PITTSBURGH Priest charged in death had past accusations



The diocese had investigated the priest in the mid-1980s.
PITTSBURGH (AP) -- A Roman Catholic priest charged in the alcohol-related death of a University of Pittsburgh football player was the subject of complaints years earlier from parishioners who said he plied teenagers with alcohol, a diocesan official and records said.
Diocesan officials investigated accusations in the mid-1980s that the Rev. Henry Krawczyk gave an 18-year-old college student beer, made a sexual advance toward the same young man and offered other college students marijuana, the Rev. Ronald Lengwin, the spokesman for the Roman Catholic Diocese of Pittsburgh, told the Pittsburgh Post-Gazette for its Sunday editions.

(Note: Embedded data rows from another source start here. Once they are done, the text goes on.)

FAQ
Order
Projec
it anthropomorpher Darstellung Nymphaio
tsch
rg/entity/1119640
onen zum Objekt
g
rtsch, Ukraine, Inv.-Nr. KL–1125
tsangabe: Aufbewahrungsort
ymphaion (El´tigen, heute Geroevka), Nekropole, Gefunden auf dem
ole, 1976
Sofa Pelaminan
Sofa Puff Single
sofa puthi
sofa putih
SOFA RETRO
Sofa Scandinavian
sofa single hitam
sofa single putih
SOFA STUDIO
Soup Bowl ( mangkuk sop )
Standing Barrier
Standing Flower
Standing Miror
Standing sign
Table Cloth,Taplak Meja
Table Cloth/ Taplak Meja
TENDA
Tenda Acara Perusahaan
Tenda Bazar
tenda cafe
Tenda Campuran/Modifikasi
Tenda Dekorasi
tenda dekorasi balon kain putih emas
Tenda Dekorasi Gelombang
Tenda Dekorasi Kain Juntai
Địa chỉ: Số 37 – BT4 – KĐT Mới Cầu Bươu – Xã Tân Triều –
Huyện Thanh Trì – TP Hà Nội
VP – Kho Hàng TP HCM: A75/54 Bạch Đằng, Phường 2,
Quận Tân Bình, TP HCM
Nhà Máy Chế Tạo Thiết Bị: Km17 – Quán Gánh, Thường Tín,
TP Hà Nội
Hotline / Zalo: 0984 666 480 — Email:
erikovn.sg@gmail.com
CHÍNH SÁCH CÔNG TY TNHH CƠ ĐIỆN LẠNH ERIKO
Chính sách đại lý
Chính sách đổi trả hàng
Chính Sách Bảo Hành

Clergy office records also show that a woman complained in 1992 that Father Krawczyk gave her teenage son alcohol, Father Lengwin told the newspaper.
Father Krawczyk, 50, is charged with involuntary manslaughter, reckless endangerment and furnishing alcohol to minors. He is accused of providing alcohol to 19-year-old Pitt wide receiver and kick returner Billy Gaines and five other underage men. An autopsy showed Gaines was drunk when he fell through the ceiling of the priest's church while exploring a crawl space.
Resigned as pastor
Father Krawczyk resigned as pastor of St. Maximilian Kolbe Parish in Homestead, outside Pittsburgh, shortly after Gaines' death. St. Anne's Church, where Gaines fell, was part of that parish.
The priest is on administrative leave. Diocesan officials have not decided whether he can return to the ministry.
Father Krawczyk will have been ordained 25 years next week.
A few years after he was transferred to his second parish, Our Lady of Joy in Plum, Father Krawczyk offered to help parishioners by driving their 18-year-old son back and forth to college in eastern Ohio.
The family later complained to diocesan officials that it was during one of these trips, in 1985 or 1986, that the priest allegedly furnished their son with beer and allegedly rubbed the young man's leg after he had passed out. The family also accused Father Krawczyk of offering other college students marijuana.
When diocesan officials questioned him, the priest admitted he supplied beer, but denied supplying marijuana or making a sexual advance, Father Lengwin said. A psychiatrist evaluated and counseled Father Krawczyk and determined he could return to his job, Father Lengwin said.
The family said they went to police in Plum, where the parish is located, but police never contacted the diocese, Father Lengwin said.
Trouble at last parish
Father Krawczyk was transferred to his third parish, St. Therese of Lisieux, in 1988 and to his fourth and final parish, St. Maximilian Kolbe, in October 1992.
Less than a month after his final transfer, Father Krawczyk's former pastor at St. Therese, the Rev. Hugh Lang, reported that a parishioner complained that Father Krawczyk gave her son alcohol, clergy office records said.
Lengwin said the records are unclear whether the son was 16 or 17. But the records do say Father Krawczyk denied the allegations.